Attorney General Kim Wilson's announcement on Friday that Government is continuing to examine ways to hold parents liable for their children's misbehaviour shows one thing; that the idea has not been thrown out as unworkable from the start. In fleshing out the range of penalties possible, which range from requiring parents to appear in court when their children are charged with offences to imprisonment, she did show that legislation exists that ranges from the draconian to the mild and sensible.

That, at least, is good. Now it is to be hoped that there can be a full debate on these issues. For now Sen. Wilson is gathering criminal defence lawyers to debate changes, but this should be widened to the Police, social and probation workers, teachers and so forth. Lawyers, with all due respect, only deal with one part of the process. The fundamental questions with this idea are how far you can hold one individual, even a parent, responsible for the actions of another, and to what extent sanctions against another individual will deter bad behaviour by a minor.

There is precedent in Bermuda law for holding parents liable, notably in education, where parents can be held liable if their children are truant from school. This law has been rarely exercised, and when it was in one case, the same problem arose, with the parent claiming that she had to leave for work before her children were due to school and to the best of her knowledge, they had been at school. But in those cases, parents have signed what is in effect a specific contract that they have subsequently failed to uphold. Now the idea is that parents should be held responsible for other breaches of the law by their children, presumably on the basis that they have failed to carry through their civic responsibility to control their children. These could range from delinquency to capital crimes like murder.

The problem lies with how far you can hold a parent responsible and liable for a child's actions, especially when that minor could be as old as 17, and how they should then be punished.
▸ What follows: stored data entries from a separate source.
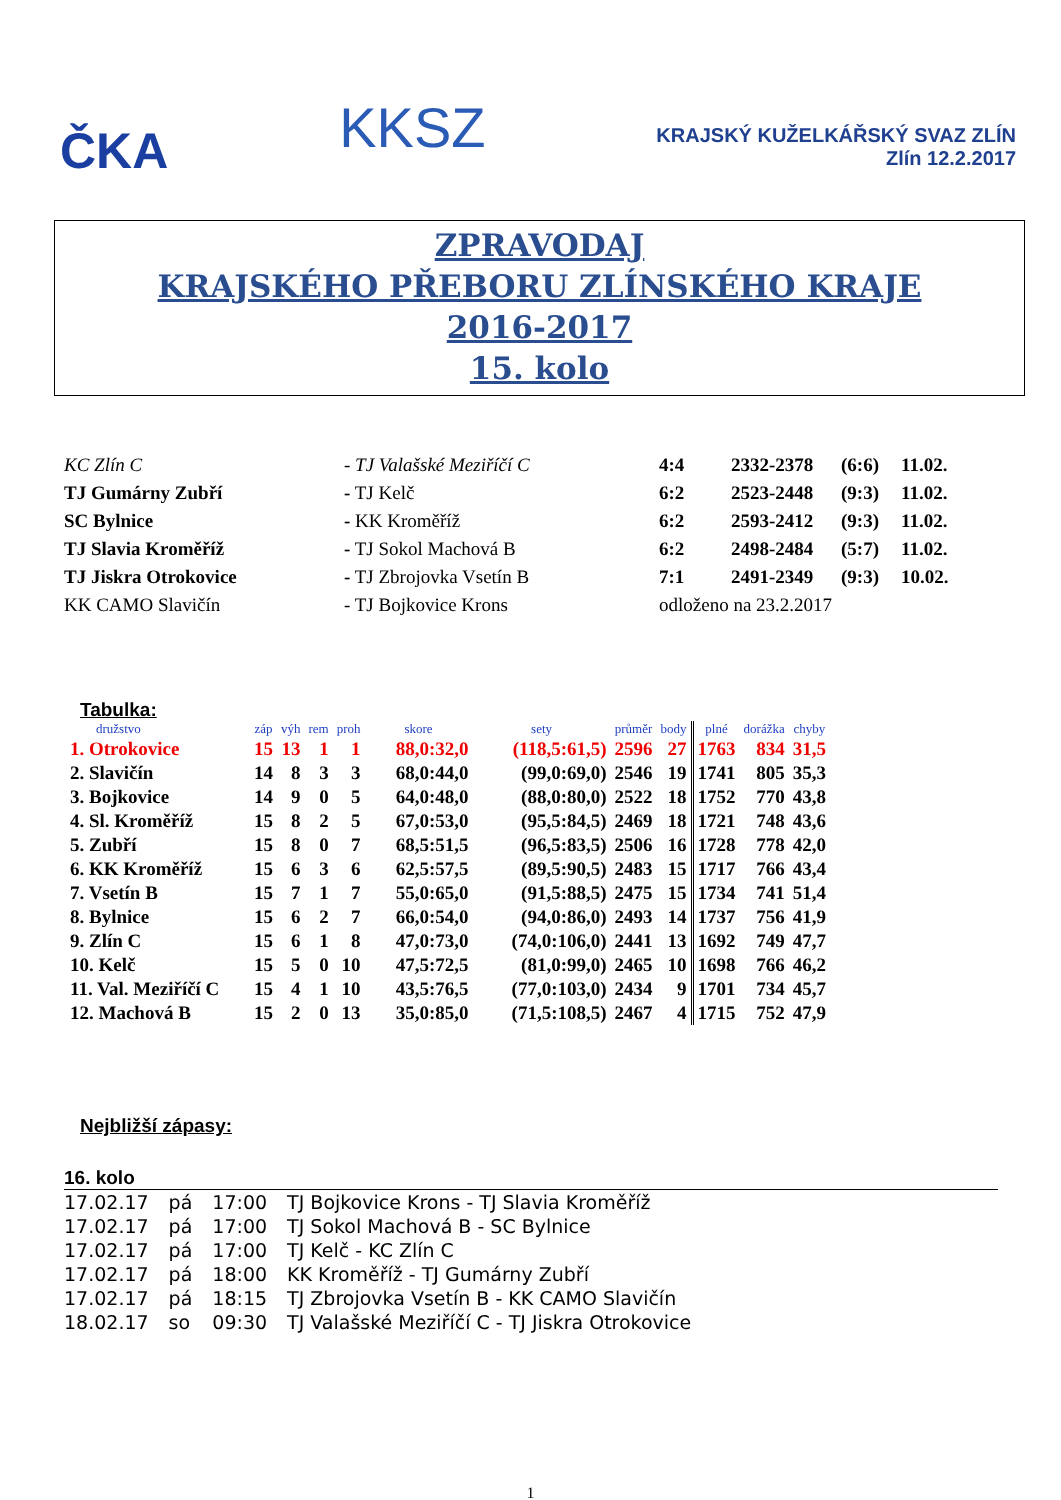ČKA
KKSZ
KRAJSKÝ KUŽELKÁŘSKÝ SVAZ ZLÍN
Zlín 12.2.2017
ZPRAVODAJ
KRAJSKÉHO PŘEBORU ZLÍNSKÉHO KRAJE
2016-2017
15. kolo
| KC Zlín C | - TJ Valašské Meziříčí C | 4:4 | 2332-2378 | (6:6) | 11.02. |
| TJ Gumárny Zubří | - TJ Kelč | 6:2 | 2523-2448 | (9:3) | 11.02. |
| SC Bylnice | - KK Kroměříž | 6:2 | 2593-2412 | (9:3) | 11.02. |
| TJ Slavia Kroměříž | - TJ Sokol Machová B | 6:2 | 2498-2484 | (5:7) | 11.02. |
| TJ Jiskra Otrokovice | - TJ Zbrojovka Vsetín B | 7:1 | 2491-2349 | (9:3) | 10.02. |
| KK CAMO Slavičín | - TJ Bojkovice Krons | odloženo na 23.2.2017 | | | |
Tabulka:
| družstvo | záp | výh | rem | proh | skore | sety | průměr | body | plné | dorážka | chyby |
| --- | --- | --- | --- | --- | --- | --- | --- | --- | --- | --- | --- |
| 1. Otrokovice | 15 | 13 | 1 | 1 | 88,0:32,0 | (118,5:61,5) | 2596 | 27 | 1763 | 834 | 31,5 |
| 2. Slavičín | 14 | 8 | 3 | 3 | 68,0:44,0 | (99,0:69,0) | 2546 | 19 | 1741 | 805 | 35,3 |
| 3. Bojkovice | 14 | 9 | 0 | 5 | 64,0:48,0 | (88,0:80,0) | 2522 | 18 | 1752 | 770 | 43,8 |
| 4. Sl. Kroměříž | 15 | 8 | 2 | 5 | 67,0:53,0 | (95,5:84,5) | 2469 | 18 | 1721 | 748 | 43,6 |
| 5. Zubří | 15 | 8 | 0 | 7 | 68,5:51,5 | (96,5:83,5) | 2506 | 16 | 1728 | 778 | 42,0 |
| 6. KK Kroměříž | 15 | 6 | 3 | 6 | 62,5:57,5 | (89,5:90,5) | 2483 | 15 | 1717 | 766 | 43,4 |
| 7. Vsetín B | 15 | 7 | 1 | 7 | 55,0:65,0 | (91,5:88,5) | 2475 | 15 | 1734 | 741 | 51,4 |
| 8. Bylnice | 15 | 6 | 2 | 7 | 66,0:54,0 | (94,0:86,0) | 2493 | 14 | 1737 | 756 | 41,9 |
| 9. Zlín C | 15 | 6 | 1 | 8 | 47,0:73,0 | (74,0:106,0) | 2441 | 13 | 1692 | 749 | 47,7 |
| 10. Kelč | 15 | 5 | 0 | 10 | 47,5:72,5 | (81,0:99,0) | 2465 | 10 | 1698 | 766 | 46,2 |
| 11. Val. Meziříčí C | 15 | 4 | 1 | 10 | 43,5:76,5 | (77,0:103,0) | 2434 | 9 | 1701 | 734 | 45,7 |
| 12. Machová B | 15 | 2 | 0 | 13 | 35,0:85,0 | (71,5:108,5) | 2467 | 4 | 1715 | 752 | 47,9 |
Nejbližší zápasy:
16. kolo
| 17.02.17 | pá | 17:00 | TJ Bojkovice Krons - TJ Slavia Kroměříž |
| 17.02.17 | pá | 17:00 | TJ Sokol Machová B - SC Bylnice |
| 17.02.17 | pá | 17:00 | TJ Kelč - KC Zlín C |
| 17.02.17 | pá | 18:00 | KK Kroměříž - TJ Gumárny Zubří |
| 17.02.17 | pá | 18:15 | TJ Zbrojovka Vsetín B - KK CAMO Slavičín |
| 18.02.17 | so | 09:30 | TJ Valašské Meziříčí C - TJ Jiskra Otrokovice |
1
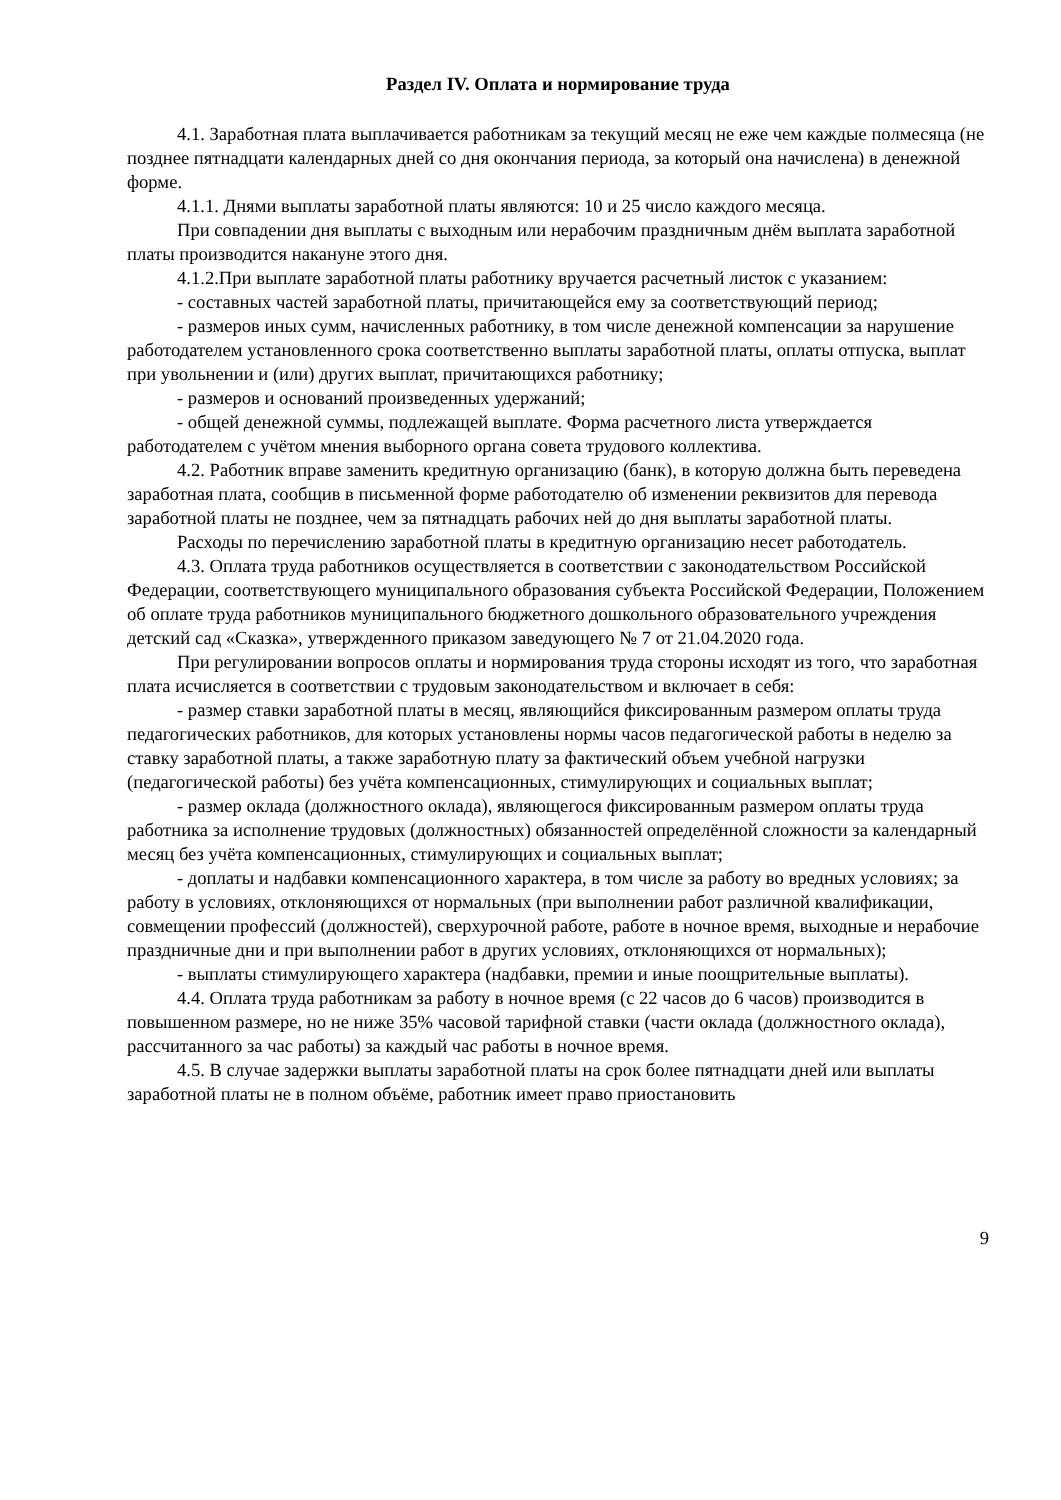Раздел IV. Оплата и нормирование труда
4.1. Заработная плата выплачивается работникам за текущий месяц не еже чем каждые полмесяца (не позднее пятнадцати календарных дней со дня окончания периода, за который она начислена) в денежной форме.
4.1.1. Днями выплаты заработной платы являются: 10 и 25 число каждого месяца.
При совпадении дня выплаты с выходным или нерабочим праздничным днём выплата заработной платы производится накануне этого дня.
4.1.2.При выплате заработной платы работнику вручается расчетный листок с указанием:
- составных частей заработной платы, причитающейся ему за соответствующий период;
- размеров иных сумм, начисленных работнику, в том числе денежной компенсации за нарушение работодателем установленного срока соответственно выплаты заработной платы, оплаты отпуска, выплат при увольнении и (или) других выплат, причитающихся работнику;
- размеров и оснований произведенных удержаний;
- общей денежной суммы, подлежащей выплате. Форма расчетного листа утверждается работодателем с учётом мнения выборного органа совета трудового коллектива.
4.2. Работник вправе заменить кредитную организацию (банк), в которую должна быть переведена заработная плата, сообщив в письменной форме работодателю об изменении реквизитов для перевода заработной платы не позднее, чем за пятнадцать рабочих ней до дня выплаты заработной платы.
Расходы по перечислению заработной платы в кредитную организацию несет работодатель.
4.3. Оплата труда работников осуществляется в соответствии с законодательством Российской Федерации, соответствующего муниципального образования субъекта Российской Федерации, Положением об оплате труда работников муниципального бюджетного дошкольного образовательного учреждения детский сад «Сказка», утвержденного приказом заведующего № 7 от 21.04.2020 года.
При регулировании вопросов оплаты и нормирования труда стороны исходят из того, что заработная плата исчисляется в соответствии с трудовым законодательством и включает в себя:
- размер ставки заработной платы в месяц, являющийся фиксированным размером оплаты труда педагогических работников, для которых установлены нормы часов педагогической работы в неделю за ставку заработной платы, а также заработную плату за фактический объем учебной нагрузки (педагогической работы) без учёта компенсационных, стимулирующих и социальных выплат;
- размер оклада (должностного оклада), являющегося фиксированным размером оплаты труда работника за исполнение трудовых (должностных) обязанностей определённой сложности за календарный месяц без учёта компенсационных, стимулирующих и социальных выплат;
- доплаты и надбавки компенсационного характера, в том числе за работу во вредных условиях; за работу в условиях, отклоняющихся от нормальных (при выполнении работ различной квалификации, совмещении профессий (должностей), сверхурочной работе, работе в ночное время, выходные и нерабочие праздничные дни и при выполнении работ в других условиях, отклоняющихся от нормальных);
- выплаты стимулирующего характера (надбавки, премии и иные поощрительные выплаты).
4.4. Оплата труда работникам за работу в ночное время (с 22 часов до 6 часов) производится в повышенном размере, но не ниже 35% часовой тарифной ставки (части оклада (должностного оклада), рассчитанного за час работы) за каждый час работы в ночное время.
4.5. В случае задержки выплаты заработной платы на срок более пятнадцати дней или выплаты заработной платы не в полном объёме, работник имеет право приостановить
9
Requiring parents to pay restitution for damage caused when a child breaks a window is one thing, but holding them somehow responsible for assaulting another person or murder is quite another. But this, at the extreme end of the scale, is what is being suggested. Certainly, it has not been taken off the table. And one wonders where lessons about accountability and actions having consequences come in. In the example of the broken window, the parents should indeed be required to ensure that the child should pay for it, but passing the responsibility on to the parent is exactly the lesson the child should not be learning – that when things go wrong parents will be there to bail you out, or that it is somehow the parents' fault.

The other question is whether this kind of legislation has any deterrent effect. Does it force parents to be more responsible parents? Do children pause before breaking the law because they know their parents will be embroiled in it too? There does not seem to be much research available on these areas, although one study suggested that curfews are more effective in reducing youth crime. Parental responsibility laws, by contrast, seem to be rarely enforced, a classic case of governments passing laws and then declaring victory. The deepest concern is that "good parents" may well do all they can to raise their children well and to exercise reasonable control over them. But teenagers in particular will do things that are wrong, often knowingly, or will rebel. Is it really reasonable in those cases to hold the parents responsible? This is a complicated area of the law.

It is fraught with human rights and constitutional complexities, let alone problems concerning enforcement and bringing people to justice. Sen. Wilson and her colleagues would do well to tread carefully, examine what really works as opposed to what makes for a good soundbite and to find long term workable solutions to youth violence.